Thicker Shirts: Restore some warmth
Winter indoors, unless you've got marvellous heating, can still send a shiver down your spine. Some wear coats, but to lift the weight off your shoulders, here we pick out a selection of thicker shirts that are great layering pieces for the outdoors and even better top layers for inside the home.

Winding down for the Christmas holidays this year is like checking yourself into a wellness retreat in Arizona, when you’re in supreme health and can’t remember the last time you had a drink. Edging towards ten months since we were first in lockdown, there will be a large section of people who feel an urge to be winding up due to the lack of office parties, daily commutes and endless after-work drinks that in years-gone-by has knocked the stuffing out of you.
Right on cue for the holiday season, most of us are going to be largely confined to our homes again. Even in the first lockdown in March, the weather scenarios advocated shirts in lighter fabrics, so we’ve never taken the attributes of thicker shirts, whilst at home that seriously. Wearing an orange Casentino coat, perched at my desk, looking out to the snow-capped mountain peaks of mid-Wales (there’s a short window of heating in the house) it’s been murmured plenty of times that a coat isn’t necessary. They would be right except a bare wardrobe of shirts in heavier materials has left me with no option – where I’ve now got to the point that something has to be done about it and there’s no better place to find one than on TheRake.com.



Striking the perfect balance between being snug, smart and comfortable, flannel acts a man’s close confidant in winter. Not definitively used for jackets and trousers, flannel pays its dues in shirt form to great effect. The originator of the ‘new bespoke movement’ Timothy Everest is well-known for his outré fabrications and although simple as it seems – it’s rare to find a cotton flannel twill white shirt cut from Japanese cloth and where the cotton has a brushed finish for extra warmth. A suitable weight for winter, it is the perfect casual shirt to be worn around the house with jeans and loafers – and all being well unless there’s icicles dangling from your window, you won’t be needing a coat indoors. Handmade versions in flannel from Italian shirting specialists Fralbo, Santillo 1970 and Cordone 1946 are also shrewd options.
Trying to find shirts that exude informal elegance, whilst keeping warm is no easy feat. Christmas and new year lunches will be more low-key this year, but you may still want to don a garment with a whiff of sophistication. Constructed like a dress shirt, but in a pop-over style that has a three button placket, Byrne & Burge’s off-white brushed cotton polo shirt straddles the right blend of casual and formal. Its cashmere and cotton blend makes it warm and extremely comfortable on the skin. Elsewhere, Emma Willis, one of the UK’s most prestigious shirtmakers, has a lengthy selection of blue shirts in brushed cotton ranging from an Indian ink shade to a sky blue hue.
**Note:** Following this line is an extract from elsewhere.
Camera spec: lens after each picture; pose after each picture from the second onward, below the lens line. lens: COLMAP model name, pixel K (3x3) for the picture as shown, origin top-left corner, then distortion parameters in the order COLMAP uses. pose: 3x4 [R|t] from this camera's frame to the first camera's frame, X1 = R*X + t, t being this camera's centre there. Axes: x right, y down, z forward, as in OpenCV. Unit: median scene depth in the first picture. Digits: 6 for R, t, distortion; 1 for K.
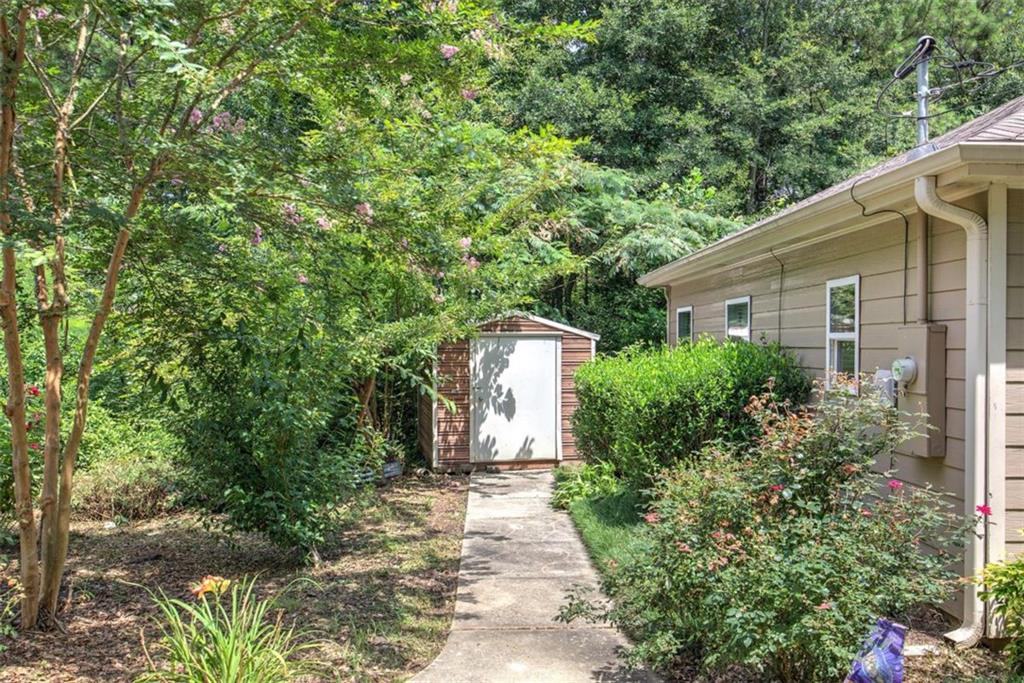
lens RADIAL K [[845.4, 0, 516.7], [0, 845.4, 339.4], [0, 0, 1]] dist [0.007976, -0.008289]
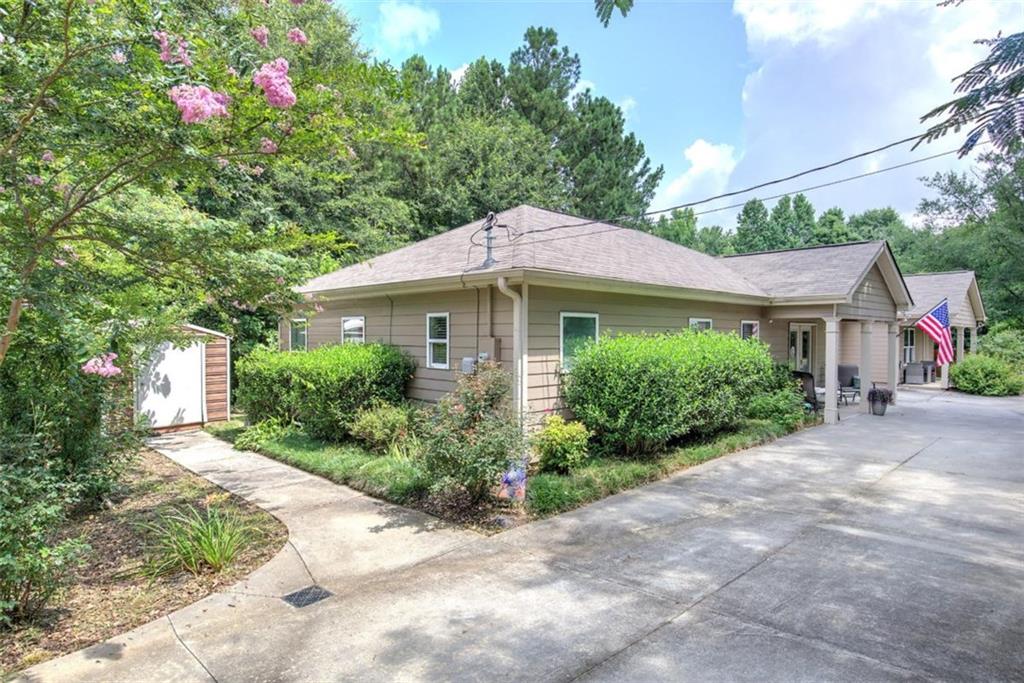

The overshirt is an amalgam of three or four different casual garments, ranging from military undershirts to civilian work jackets. However, there is a cut-off between wearing one for the purpose of a shirt or a jacket. Still very much a shirt, but with the utilitarian attributes of something more substantial and less overbearing is the beige Japanese wool twill overshirt from Timothy Everest. Its bellow patch pockets provide the perfect alcoves to safely store your phone whilst your outside fetching logs for the fire. Paired with Barbanera’s blue light Bandito jeans and Kerouac brown suede/deerskin boots, the look will certainly be a stylish nod to one of the icons of American masculinity, Burt Reynolds.
Barbanera’s designs perfectly encapsulates the fusing of refinement with a myriad of cultural influences. Dedicated to the great Italian intellectual Pier Paolo Pasolini, their selection of cashmere long-sleeved polo shirts are a cool alternative to the conventional shirt. Additionally, any one of the brand’s checked Japanese cotton Augusto workshirts will aid your case for proving that you’ve diligently done all of the outdoor chores and earnt yourself a few mince pies with a glass of Churchill’s 10-year-old Tawny port. Finally, there is neat overshirts from Gaiola and two made in Manchester Reporter shirts from outerwear specialists Private White V.C., which are ideal to be worn over a T-shirt and dare I say it, if your house is warm enough - as the top layer with no need to rummage through your coat rack.